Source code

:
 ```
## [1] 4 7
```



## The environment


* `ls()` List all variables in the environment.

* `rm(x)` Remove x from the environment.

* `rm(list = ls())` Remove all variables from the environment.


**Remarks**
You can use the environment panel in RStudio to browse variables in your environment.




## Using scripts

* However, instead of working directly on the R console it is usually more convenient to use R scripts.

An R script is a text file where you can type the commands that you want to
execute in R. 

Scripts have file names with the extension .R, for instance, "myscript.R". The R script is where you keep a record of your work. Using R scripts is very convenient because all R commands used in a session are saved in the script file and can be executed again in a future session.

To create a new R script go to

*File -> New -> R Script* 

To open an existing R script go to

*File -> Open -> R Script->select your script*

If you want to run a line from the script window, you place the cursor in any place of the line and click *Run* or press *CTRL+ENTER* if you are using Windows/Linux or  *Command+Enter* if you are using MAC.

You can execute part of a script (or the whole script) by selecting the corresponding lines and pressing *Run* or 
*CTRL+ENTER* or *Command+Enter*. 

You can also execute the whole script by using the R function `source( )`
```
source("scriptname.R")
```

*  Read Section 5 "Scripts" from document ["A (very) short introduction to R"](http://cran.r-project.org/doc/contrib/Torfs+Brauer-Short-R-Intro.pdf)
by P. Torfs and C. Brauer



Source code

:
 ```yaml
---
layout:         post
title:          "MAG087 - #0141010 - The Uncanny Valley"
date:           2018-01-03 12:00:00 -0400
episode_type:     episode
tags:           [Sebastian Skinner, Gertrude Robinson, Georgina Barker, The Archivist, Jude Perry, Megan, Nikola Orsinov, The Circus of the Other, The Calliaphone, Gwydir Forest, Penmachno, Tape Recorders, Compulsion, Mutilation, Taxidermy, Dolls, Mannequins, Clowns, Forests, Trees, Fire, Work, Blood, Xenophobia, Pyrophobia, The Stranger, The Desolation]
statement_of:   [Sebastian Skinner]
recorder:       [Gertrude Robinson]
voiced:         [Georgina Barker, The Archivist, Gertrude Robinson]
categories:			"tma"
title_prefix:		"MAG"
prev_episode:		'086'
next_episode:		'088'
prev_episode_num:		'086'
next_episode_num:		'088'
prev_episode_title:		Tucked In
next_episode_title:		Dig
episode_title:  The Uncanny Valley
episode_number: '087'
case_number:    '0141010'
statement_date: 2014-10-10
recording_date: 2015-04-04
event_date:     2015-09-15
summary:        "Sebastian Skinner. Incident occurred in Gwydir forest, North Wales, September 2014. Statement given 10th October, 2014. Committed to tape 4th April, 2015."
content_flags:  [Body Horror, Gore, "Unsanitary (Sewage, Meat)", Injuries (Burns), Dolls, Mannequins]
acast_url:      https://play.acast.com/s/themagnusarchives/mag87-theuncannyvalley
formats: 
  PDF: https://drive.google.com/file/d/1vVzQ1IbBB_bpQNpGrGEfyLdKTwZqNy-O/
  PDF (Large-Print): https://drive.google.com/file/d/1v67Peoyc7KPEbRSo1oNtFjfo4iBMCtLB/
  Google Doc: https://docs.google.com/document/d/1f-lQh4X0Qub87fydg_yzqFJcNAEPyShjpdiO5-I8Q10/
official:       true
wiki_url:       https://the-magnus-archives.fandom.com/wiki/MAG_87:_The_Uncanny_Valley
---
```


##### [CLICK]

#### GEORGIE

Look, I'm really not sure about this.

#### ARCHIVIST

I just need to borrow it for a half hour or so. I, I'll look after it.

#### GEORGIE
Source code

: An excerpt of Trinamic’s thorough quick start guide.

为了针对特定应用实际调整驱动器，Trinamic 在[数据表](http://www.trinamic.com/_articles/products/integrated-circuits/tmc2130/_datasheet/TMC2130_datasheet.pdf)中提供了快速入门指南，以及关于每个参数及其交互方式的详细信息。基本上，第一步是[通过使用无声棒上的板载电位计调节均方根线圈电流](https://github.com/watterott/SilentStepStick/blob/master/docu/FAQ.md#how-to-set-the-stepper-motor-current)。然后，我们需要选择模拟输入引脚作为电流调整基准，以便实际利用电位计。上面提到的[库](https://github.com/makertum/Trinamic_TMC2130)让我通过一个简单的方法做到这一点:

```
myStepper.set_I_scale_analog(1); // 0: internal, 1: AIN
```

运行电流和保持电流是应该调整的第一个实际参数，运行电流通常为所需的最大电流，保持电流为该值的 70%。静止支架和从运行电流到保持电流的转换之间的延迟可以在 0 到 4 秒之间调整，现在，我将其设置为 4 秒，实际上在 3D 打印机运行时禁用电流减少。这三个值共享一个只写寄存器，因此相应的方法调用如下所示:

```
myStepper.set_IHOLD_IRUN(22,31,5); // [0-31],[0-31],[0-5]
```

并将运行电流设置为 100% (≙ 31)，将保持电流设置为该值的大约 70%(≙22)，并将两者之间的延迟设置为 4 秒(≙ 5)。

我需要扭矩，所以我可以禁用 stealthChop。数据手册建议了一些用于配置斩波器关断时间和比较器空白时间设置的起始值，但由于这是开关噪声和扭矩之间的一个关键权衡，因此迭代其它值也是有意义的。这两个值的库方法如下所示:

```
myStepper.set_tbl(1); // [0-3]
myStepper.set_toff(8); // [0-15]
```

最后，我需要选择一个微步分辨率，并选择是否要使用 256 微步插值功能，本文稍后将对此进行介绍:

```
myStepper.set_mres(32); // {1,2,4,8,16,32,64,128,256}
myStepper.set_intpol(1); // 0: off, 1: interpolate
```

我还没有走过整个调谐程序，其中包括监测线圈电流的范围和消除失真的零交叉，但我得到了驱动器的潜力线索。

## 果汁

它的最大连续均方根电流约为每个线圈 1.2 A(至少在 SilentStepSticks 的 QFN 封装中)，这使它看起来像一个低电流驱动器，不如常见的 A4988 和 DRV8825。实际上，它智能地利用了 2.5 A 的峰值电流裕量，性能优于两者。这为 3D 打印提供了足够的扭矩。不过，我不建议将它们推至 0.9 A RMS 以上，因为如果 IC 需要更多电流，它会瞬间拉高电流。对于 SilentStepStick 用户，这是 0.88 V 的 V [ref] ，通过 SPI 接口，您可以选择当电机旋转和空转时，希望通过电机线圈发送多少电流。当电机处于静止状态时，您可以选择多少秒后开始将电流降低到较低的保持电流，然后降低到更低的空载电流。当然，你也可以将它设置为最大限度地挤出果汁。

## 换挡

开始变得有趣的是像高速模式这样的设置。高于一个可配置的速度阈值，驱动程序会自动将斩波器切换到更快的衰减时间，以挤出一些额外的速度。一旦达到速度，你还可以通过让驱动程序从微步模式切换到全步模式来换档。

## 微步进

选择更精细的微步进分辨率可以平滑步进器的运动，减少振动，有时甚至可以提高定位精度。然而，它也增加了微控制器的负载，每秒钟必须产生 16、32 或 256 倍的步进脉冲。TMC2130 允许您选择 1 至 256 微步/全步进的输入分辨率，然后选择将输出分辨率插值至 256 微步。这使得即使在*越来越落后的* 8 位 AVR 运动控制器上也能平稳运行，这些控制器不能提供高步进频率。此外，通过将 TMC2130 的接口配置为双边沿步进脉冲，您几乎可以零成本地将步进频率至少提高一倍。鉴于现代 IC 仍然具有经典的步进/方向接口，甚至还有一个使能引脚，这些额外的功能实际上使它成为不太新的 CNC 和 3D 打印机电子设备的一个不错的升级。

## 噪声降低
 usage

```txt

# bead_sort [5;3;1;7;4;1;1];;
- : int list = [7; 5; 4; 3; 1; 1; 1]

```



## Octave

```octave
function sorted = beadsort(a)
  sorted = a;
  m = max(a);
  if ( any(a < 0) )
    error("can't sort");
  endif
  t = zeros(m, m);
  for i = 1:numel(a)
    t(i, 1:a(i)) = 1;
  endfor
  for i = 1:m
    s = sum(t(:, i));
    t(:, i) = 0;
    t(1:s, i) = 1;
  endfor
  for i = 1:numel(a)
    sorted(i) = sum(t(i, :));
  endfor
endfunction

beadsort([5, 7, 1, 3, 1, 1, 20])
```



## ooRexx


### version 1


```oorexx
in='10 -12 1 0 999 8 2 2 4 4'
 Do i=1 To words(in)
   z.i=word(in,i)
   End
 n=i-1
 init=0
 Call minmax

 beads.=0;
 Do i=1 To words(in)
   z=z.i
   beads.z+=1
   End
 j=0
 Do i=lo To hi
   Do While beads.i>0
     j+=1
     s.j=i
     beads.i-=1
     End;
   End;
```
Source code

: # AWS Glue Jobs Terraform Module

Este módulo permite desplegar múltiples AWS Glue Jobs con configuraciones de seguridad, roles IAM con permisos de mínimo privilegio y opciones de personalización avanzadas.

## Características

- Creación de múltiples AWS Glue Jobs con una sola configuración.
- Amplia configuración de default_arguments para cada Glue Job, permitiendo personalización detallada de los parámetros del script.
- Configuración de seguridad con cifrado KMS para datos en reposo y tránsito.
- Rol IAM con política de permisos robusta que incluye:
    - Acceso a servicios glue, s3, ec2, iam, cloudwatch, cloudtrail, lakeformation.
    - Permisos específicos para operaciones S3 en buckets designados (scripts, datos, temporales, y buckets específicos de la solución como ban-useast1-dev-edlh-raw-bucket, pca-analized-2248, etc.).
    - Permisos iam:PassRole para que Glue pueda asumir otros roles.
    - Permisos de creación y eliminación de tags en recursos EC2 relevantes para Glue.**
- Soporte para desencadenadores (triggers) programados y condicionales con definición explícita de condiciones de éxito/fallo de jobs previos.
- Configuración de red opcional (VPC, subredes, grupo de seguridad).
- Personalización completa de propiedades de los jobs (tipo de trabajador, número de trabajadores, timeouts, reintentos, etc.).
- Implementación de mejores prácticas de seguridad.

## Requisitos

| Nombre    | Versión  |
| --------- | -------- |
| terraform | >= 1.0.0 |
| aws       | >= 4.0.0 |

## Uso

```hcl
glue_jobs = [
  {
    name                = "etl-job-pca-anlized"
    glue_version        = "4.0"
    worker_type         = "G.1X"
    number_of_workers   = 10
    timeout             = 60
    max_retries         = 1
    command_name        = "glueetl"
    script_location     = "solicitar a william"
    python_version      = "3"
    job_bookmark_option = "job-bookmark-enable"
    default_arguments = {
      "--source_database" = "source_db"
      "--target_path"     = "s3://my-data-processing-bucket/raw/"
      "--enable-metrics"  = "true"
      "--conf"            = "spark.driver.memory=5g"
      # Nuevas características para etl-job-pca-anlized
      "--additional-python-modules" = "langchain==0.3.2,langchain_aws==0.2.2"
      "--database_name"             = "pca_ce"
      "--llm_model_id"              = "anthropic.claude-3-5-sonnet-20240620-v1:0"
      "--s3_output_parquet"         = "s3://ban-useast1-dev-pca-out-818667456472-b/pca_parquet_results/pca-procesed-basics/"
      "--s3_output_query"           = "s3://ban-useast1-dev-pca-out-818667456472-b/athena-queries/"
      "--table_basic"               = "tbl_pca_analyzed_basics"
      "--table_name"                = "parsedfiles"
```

**PROBLEM REQUIREMENTS**
Your task is to collect every line above that contains the word "roles".

**COMPLETED TASK**
Este módulo permite desplegar múltiples AWS Glue Jobs con configuraciones de seguridad, roles IAM con permisos de mínimo privilegio y opciones de personalización avanzadas.
    - Permisos iam:PassRole para que Glue pueda asumir otros roles.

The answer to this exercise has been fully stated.